Это без преувеличения величайшая загадка жизни… тайна, о которой все мечтают узнать. Ирония в том, что разгадка открывается каждому из нас в конце… но никто не может вернуться, чтобы рассказать о ней.
– Что, язык проглотили? – усмехнулась Гесснер.
– Вовсе нет, – раздражённо ответил Лэнгдон. – Мне просто интересно, почему вы принимаете за неоспоримый факт утверждение, которое не можете доказать. В моем мире мы называем этоверой… а не наукой".
«Трус», – фыркнул Гесснер. "Я знаю, что вы материалист, профессор, и, надеюсь, завтра, когда Кэтрин придет в лабораторию, мне удастся убедить её присоединиться к нам в мире разума".
С этими словами Гесснер открыла свой кожаный портфель, достала визитку и положила её перед Кэтрин.
Лэнгдон взглянул на карточку.
Доктор Бригита Гесснер
Институт Гесснер
Бастион Креста, 1
Прага
«Передайте эту карточку своему водителю завтра утром», – сказала Гесснер.
"Моя лаборатория частная, но её местонахождение известно. Бастион вообще-то довольно знаменит".
Лэнгдон внутренне застонал. Знаменит в 1300-х годах,возможно…
Когда Гесснер стала закрывать портфель, Лэнгдону мельком удалось рассмотреть его тщательно организованное содержимое: различные документы в папках, закрепленную в держателе ручку, смартфон с кожаным ремешком, а также коллекцию кредиток, удостоверений и карт доступа, аккуратно разложенных в прозрачных кармашках. Среди этого набора его взгляд привлек один символ.
"Что это за карта?" – спросил он, указывая на черную карточку, торчащую из специального защитного чехла с свинцовой прослойкой, предназначенного для карт с радиочастотной идентификацией. Он видел лишь верхний сантиметр карты, но его заинтриговали шесть символов, напечатанных жирным шрифтом.

Гесснер взглянула на карточку и на мгновение замешкалась. "О, это пустяки". Она захлопнула портфель. "Это мой абонемент в спортзал".
"Правда?" – сказал Лэнгдон. "Мне интересно. Третий символ – что это было?" Она странно посмотрела на него. "Вы имеете в виду букву A?"
"Это была не А", – сказал Лэнгдон, который разглядел ее четко. «Это было копье Вела».
Обе женщины выглядели озадаченными.
"Извините?" – сказала Гесснер.
"В перекладине разница", – объяснил Лэнгдон. "У А одна черта. А у этого знака было три линии и точка. Всякий раз, когда вы видите клинок, направленный вверх – то есть форму заглавной буквы A– с тремя перекладинами и точкой, это особый символ с очень конкретным значением".

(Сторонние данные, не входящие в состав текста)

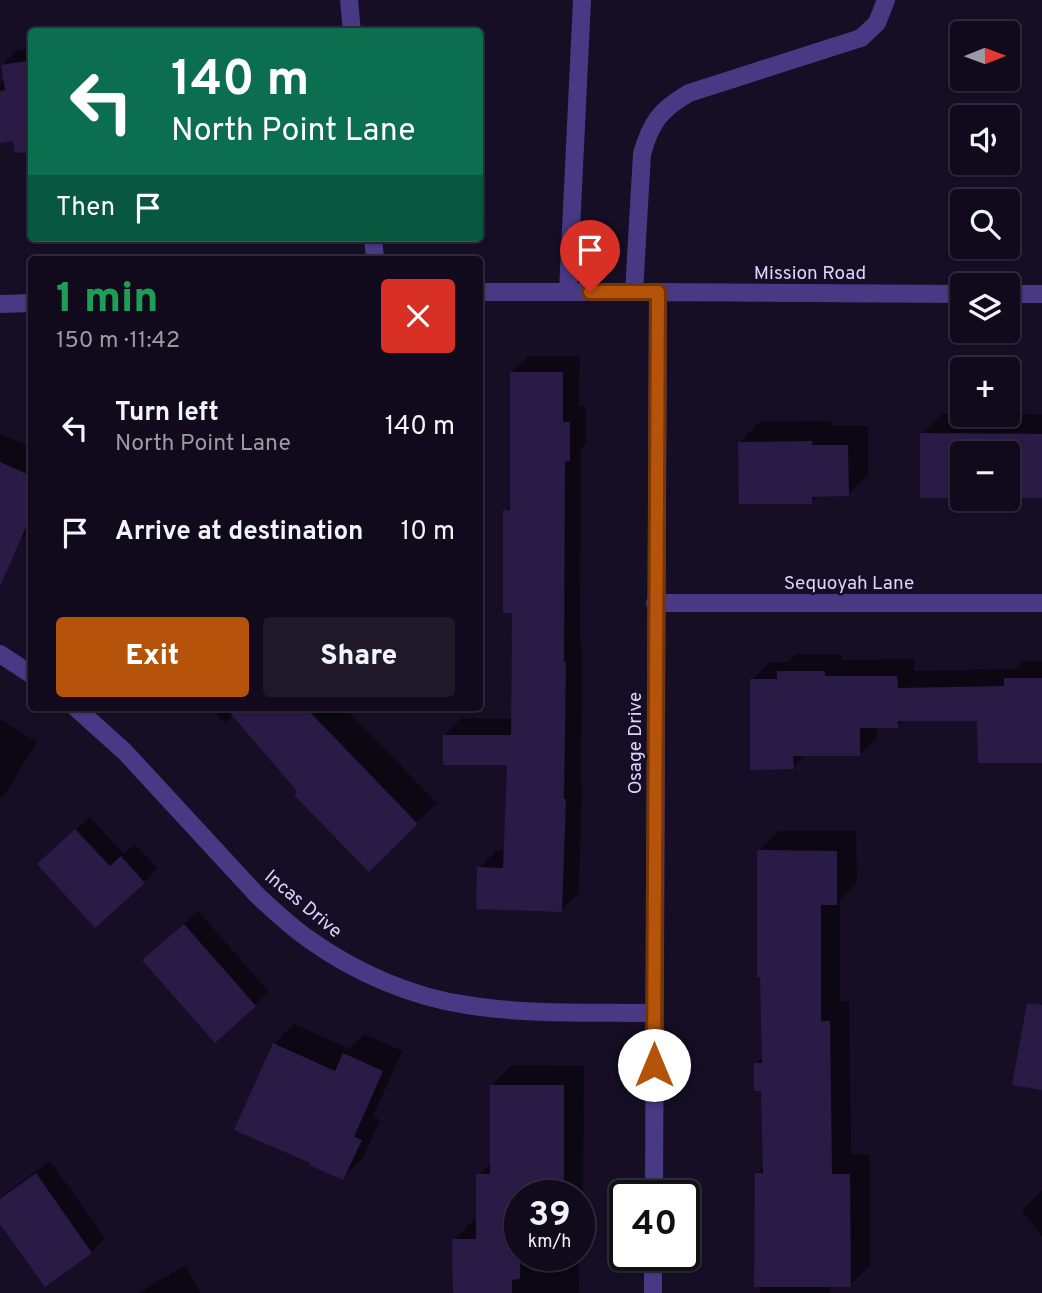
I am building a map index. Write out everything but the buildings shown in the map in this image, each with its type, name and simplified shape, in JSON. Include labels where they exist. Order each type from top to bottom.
[{"type":"street","points":[[349,0],[352,28]]},
{"type":"street","points":[[568,292],[582,0]]},
{"type":"street","points":[[634,292],[642,154],[648,133],[660,115],[689,93],[861,38],[877,23],[886,0]]},
{"type":"street","name":"Mission Road","points":[[483,292],[950,294]]},
{"type":"street","name":"Osage Drive","points":[[654,1180],[658,292]]},
{"type":"street","points":[[1020,294],[1042,295]]},
{"type":"street","points":[[0,304],[28,303]]},
{"type":"street","name":"Sequoyah Lane","points":[[655,603],[1042,603]]},
{"type":"street","points":[[0,654],[28,672]]},
{"type":"street","name":"Incas Drive","points":[[79,711],[125,752],[264,901],[309,940],[341,960],[391,985],[465,1005],[518,1011],[654,1013]]},
{"type":"street","points":[[653,1271],[653,1293]]},
{"type":"route","points":[[590,292],[658,292],[654,1065]]}]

"Означает ли это здоровье?" – предположила Кэтрин, звуча немного навеселе.
Даже близко нет, – подумал Лэнгдон. «Копье Вела – это индуистский символ власти. Острие копья означает просветление – острый ум, высшее прозрение, позволяющее рассеять тьму невежества и одолеть врагов. Индуистский бог войны Муруган носил это копье с собой повсюду».
Гесснер выглядела искренне удивленной.
"Убивать врагов прозрением?" – сказала Кэтрин. "Странный посыл для спортзала".
Согласен.
"Совпадение, очевидно", – усмехнулась Гесснер. "Уверена, владельцы клуба даже не догадываются и просто сочли дизайн удачным".
Лэнгдон оставил тему, но был уверен, что Гесснер что-то скрывает. Защищенная RFID-карта казалась слишком высокотехнологичным пропуском для спортзала, да и Гесснер была не из тех, кто стал бы потеть рядом с простолюдинами. К тому же, местный спортзал скорее использовал бы чешское написание "PRAHA", а неанглийское.
"Ясно одно", – сухо заметила Гесснер. "Симбологи и ноэтики идеально подходят друг другу". Она глотнула напиток. "Вы оба видите смысл там, где его нет".